The Chen case was initiated when Hartford Insurance Group filed a complaint “on behalf of” the claimant against, among other parties, the driver of the vehicle that struck the claimant while claimant was in the course and scope of his employment, alleging that the defendants were negligent in causing the accident, resulting in claimant’s extensive, work-related injuries.  Defendants filed preliminary objections, arguing that, “[w]hile Pennsylvania law allow for a workers’ compensation carrier to be subrogated to the rights of the employee,” the Pennsylvania Supreme Court has previously held in Liberty Mutual Insurance Co. v. Domtar Paper Co., 113 A.2d 1230 (Pa. 2015), that “the right of action against a third-party tortfeaser under Section 319 of the [Workers’ Compensation Act] remains in the injured employee, and that the employer/insurer’s right of subrogation under Section 319 must be achieved through a single action brought in the name of the insured employee or joined by the injured employee.”  In response, Hartford argued that the instant matter is distinguishable from Domtar Paper because in the instant matter, Hartford filed the complaint “on behalf of” claimant and not “as a subrogee” of claimant.  The trial court entered an order sustaining the defendants’ preliminary objection on the basis that the injured employee did not file the complaint, and the trial court dismissed the complaint with prejudice.

On appeal, the Superior Court pointed out that in Domtar Paper, Liberty Mutual did file the action “as subrogee” of the workers’ compensation claimant.  Then, in determining that the trial court erred in sustaining defendants’ preliminary objections, the Superior Court reasoned that in the instant matter “Hartford is not attempting to ‘pursue a subrogation claim directly against a third-party tortfeaser,’ is not seeking to recover only the amount that it paid to Chen in workers’ compensation benefits, and is not ‘splitting’ Chen’s cause of action.   Instead, Hartford brought a “single action … in the name of the injured employee” and is attempting to recovery the entire amount of claimant’s loss.  

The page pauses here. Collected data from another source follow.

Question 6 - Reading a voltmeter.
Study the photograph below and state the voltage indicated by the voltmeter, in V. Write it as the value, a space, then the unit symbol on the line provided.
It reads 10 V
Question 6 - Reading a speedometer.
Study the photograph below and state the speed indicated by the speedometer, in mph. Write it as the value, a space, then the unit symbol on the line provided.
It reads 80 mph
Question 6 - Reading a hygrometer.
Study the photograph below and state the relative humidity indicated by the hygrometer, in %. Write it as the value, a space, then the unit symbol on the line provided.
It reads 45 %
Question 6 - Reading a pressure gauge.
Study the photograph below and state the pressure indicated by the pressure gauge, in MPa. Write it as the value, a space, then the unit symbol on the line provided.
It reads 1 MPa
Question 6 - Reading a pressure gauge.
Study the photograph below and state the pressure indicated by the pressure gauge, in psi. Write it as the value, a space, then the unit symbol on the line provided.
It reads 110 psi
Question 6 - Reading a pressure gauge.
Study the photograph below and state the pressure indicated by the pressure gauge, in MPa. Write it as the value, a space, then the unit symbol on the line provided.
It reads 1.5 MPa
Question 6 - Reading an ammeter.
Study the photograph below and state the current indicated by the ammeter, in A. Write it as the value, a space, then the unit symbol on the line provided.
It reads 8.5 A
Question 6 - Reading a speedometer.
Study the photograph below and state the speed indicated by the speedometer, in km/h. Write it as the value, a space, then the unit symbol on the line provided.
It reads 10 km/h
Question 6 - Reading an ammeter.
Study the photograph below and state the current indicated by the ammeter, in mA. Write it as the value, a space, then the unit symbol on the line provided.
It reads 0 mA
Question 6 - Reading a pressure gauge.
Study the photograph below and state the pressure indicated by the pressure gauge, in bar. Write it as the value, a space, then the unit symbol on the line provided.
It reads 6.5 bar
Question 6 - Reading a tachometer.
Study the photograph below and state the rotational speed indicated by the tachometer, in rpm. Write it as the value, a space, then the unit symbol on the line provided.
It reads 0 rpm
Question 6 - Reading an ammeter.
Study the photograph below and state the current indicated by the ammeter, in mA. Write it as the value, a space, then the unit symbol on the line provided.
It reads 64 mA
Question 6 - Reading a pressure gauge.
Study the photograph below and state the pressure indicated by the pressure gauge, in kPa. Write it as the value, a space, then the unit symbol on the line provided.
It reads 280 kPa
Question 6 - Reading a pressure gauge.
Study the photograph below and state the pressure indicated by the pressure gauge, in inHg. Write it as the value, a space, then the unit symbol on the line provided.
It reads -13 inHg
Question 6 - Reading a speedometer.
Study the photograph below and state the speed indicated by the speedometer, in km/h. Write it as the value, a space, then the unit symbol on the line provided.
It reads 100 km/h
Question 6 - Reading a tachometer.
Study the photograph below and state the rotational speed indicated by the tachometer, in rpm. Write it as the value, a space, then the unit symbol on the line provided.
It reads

Upon appeal by defendants, a split Pennsylvania Supreme Court ultimately agreed with the trial court’s dismissal of the complaint, emphasizing that merely captioning the complaint “on behalf of” the claimant contravenes precedent that it is the claimant who retains the cause of action against the tortfeasor, thereby re-affirming its conclusions in Domtar Paper that a complaint filed against a third party allegedly at fault for a claimant’s workers’ compensation injuries must be brought by the claimant.